David Gilmore is a British theatre director. He has directed many productions in London’s West End, as well as other theatres throughout the country and abroad. He was also artistic director of the Watermill Theatre, Berkshire, the Nuffield Theatre, Southampton, and the St James Theatre, London. He is married to actress Fiona Mollison.

==Career==
Gilmore was appointed artistic director of the Watermill Theatre, Berkshire, in 1976, and remained there for three years.
He was then appointed artistic director of the Nuffield Theatre, Southampton, where he remained for five years. He was artistic director of the St James Theatre, built to replace the Westminster Theatre after it was demolished in 2002. He left the role in 2013.

===UK Productions===
During his time at the Nuffield, Gilmore directed productions of The Tempest and The Merchant of Venice, as well as Uncle Vanya, Summer and Smoke, Candida, and Hedda Gabler. He also directed works by Christopher Hampton, Michael Frayn, Frank Wedekind, Terence Rattigan and Noël Coward.

Gilmore has directed many West End productions, including Lend Me a Tenor and Daisy Pulls It Off, both at the Gielgud Theatre, and The Hired Man. Other London productions include The Resistible Rise of Arturo Ui starring Griff Rhys Jones, Chapter Two at the Queens starring Sharon Gless and Tom Conte, A Swell Party at the Vaudeville, the award-winning Defending the Caveman, and the Dominion production of Grease and subsequent worldwide productions.
Other West End productions include Radio Times, Beyond Reasonable Doubt starring Frank Finlay, and Sinatra at the London Palladium.

He directed Sir Anthony Quayle in Dandy Dick, Machiavelli’s Mandragola at the National Theatre, Cavalcade at the Chichester Festival Theatre, and The Winter's Tale for the Regents Park Theatre.

London Fringe productions include Jane Clegg at the Finborough, and Crimes of the Heart at the King’s Head. Gilmore also directed the final tour of Harvey and the Wallbangers, as well as national tours of Noises Off and Steel Magnolias.

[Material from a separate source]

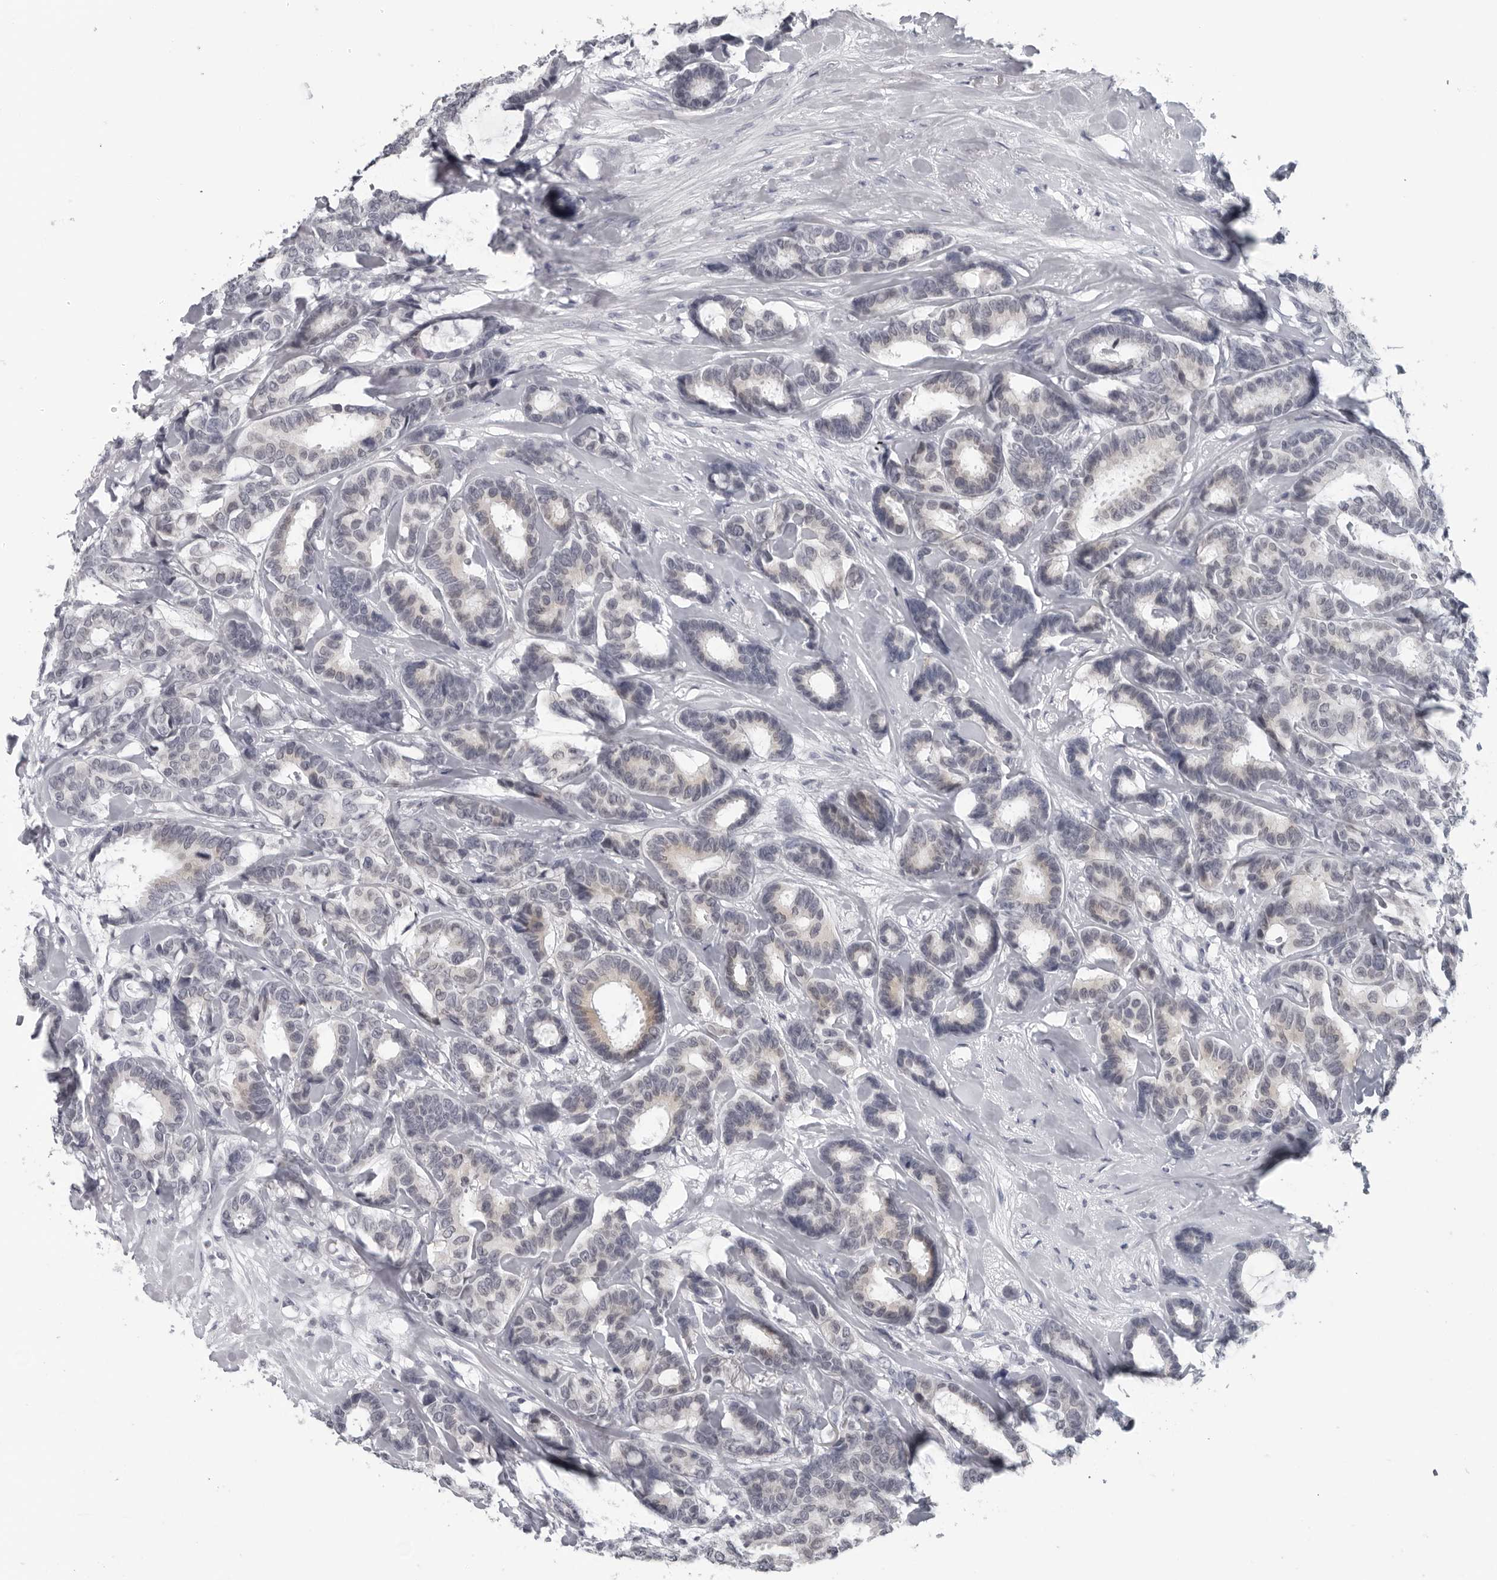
{"staining": {"intensity": "negative", "quantity": "none", "location": "none"}, "tissue": "breast cancer", "cell_type": "Tumor cells", "image_type": "cancer", "snomed": [{"axis": "morphology", "description": "Duct carcinoma"}, {"axis": "topography", "description": "Breast"}], "caption": "Infiltrating ductal carcinoma (breast) stained for a protein using immunohistochemistry demonstrates no staining tumor cells.", "gene": "OPLAH", "patient": {"sex": "female", "age": 87}}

===Overseas Productions===
Overseas productions include the Australian productions of Grease, Song and Dance, Footloose, and Happy Days at the Sydney SuperDome.European productions include French operetta La Haut at the Théâtre des Variétés in Paris and Théâtre des Célestins in Lyon, Hair at the Palais Des Sports (also Paris), and Glengarry Glen Ross at the Royal Flemish Theatre in Brussels. Gilmore also staged As You Like It at the Chicago Shakespeare Theater and Gas Light at the Mirvish Theatre Toronto.